Pictures stay out of this copy; please retype only the lines from the start of the records through the line with "nel mio confuso".

■ **Entries shown**
☆ ☆ ☆

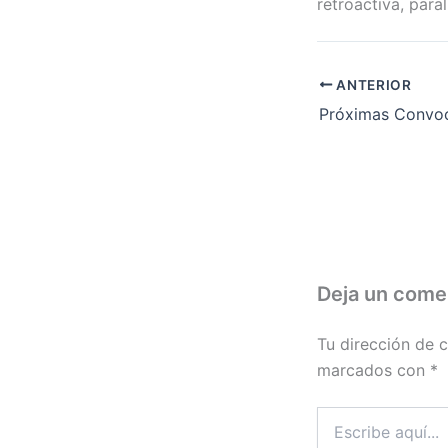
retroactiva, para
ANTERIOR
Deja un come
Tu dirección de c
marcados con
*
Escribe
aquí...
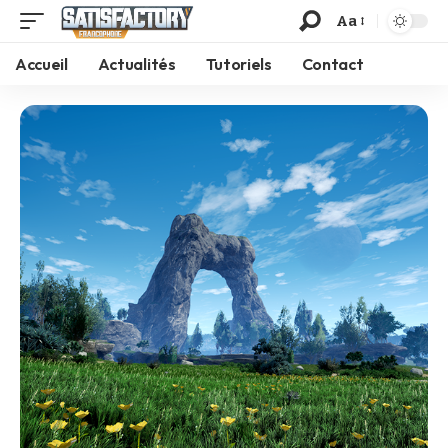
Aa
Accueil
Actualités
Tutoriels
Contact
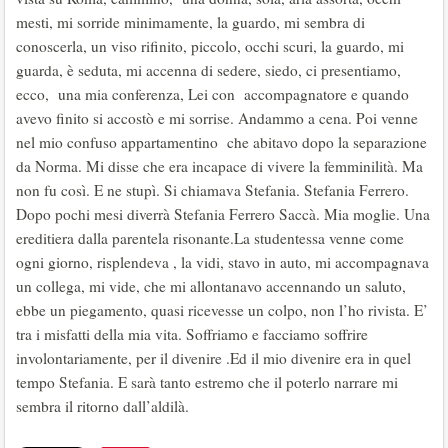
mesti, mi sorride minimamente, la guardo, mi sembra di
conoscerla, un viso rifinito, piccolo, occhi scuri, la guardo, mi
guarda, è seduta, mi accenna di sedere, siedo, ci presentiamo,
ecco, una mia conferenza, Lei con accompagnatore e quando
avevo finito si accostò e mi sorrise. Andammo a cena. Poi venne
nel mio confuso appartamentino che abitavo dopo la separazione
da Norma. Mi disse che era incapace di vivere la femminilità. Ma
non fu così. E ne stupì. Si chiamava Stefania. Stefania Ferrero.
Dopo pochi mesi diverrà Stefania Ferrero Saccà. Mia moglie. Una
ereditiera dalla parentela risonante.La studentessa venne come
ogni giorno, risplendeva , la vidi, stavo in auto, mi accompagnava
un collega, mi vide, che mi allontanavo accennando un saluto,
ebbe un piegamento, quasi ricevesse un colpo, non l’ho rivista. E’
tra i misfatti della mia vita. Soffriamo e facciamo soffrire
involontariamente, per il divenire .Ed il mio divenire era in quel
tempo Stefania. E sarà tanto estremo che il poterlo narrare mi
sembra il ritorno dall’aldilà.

☆ ☆ ☆

■ **Solution to the exercise**
retroactiva, para
ANTERIOR
Deja un come
Tu dirección de c
marcados con
*
Escribe
aquí...
Aa
Accueil
Actualités
Tutoriels
Contact
mesti, mi sorride minimamente, la guardo, mi sembra di
conoscerla, un viso rifinito, piccolo, occhi scuri, la guardo, mi
guarda, è seduta, mi accenna di sedere, siedo, ci presentiamo,
ecco, una mia conferenza, Lei con accompagnatore e quando
avevo finito si accostò e mi sorrise. Andammo a cena. Poi venne
nel mio confuso appartamentino che abitavo dopo la separazione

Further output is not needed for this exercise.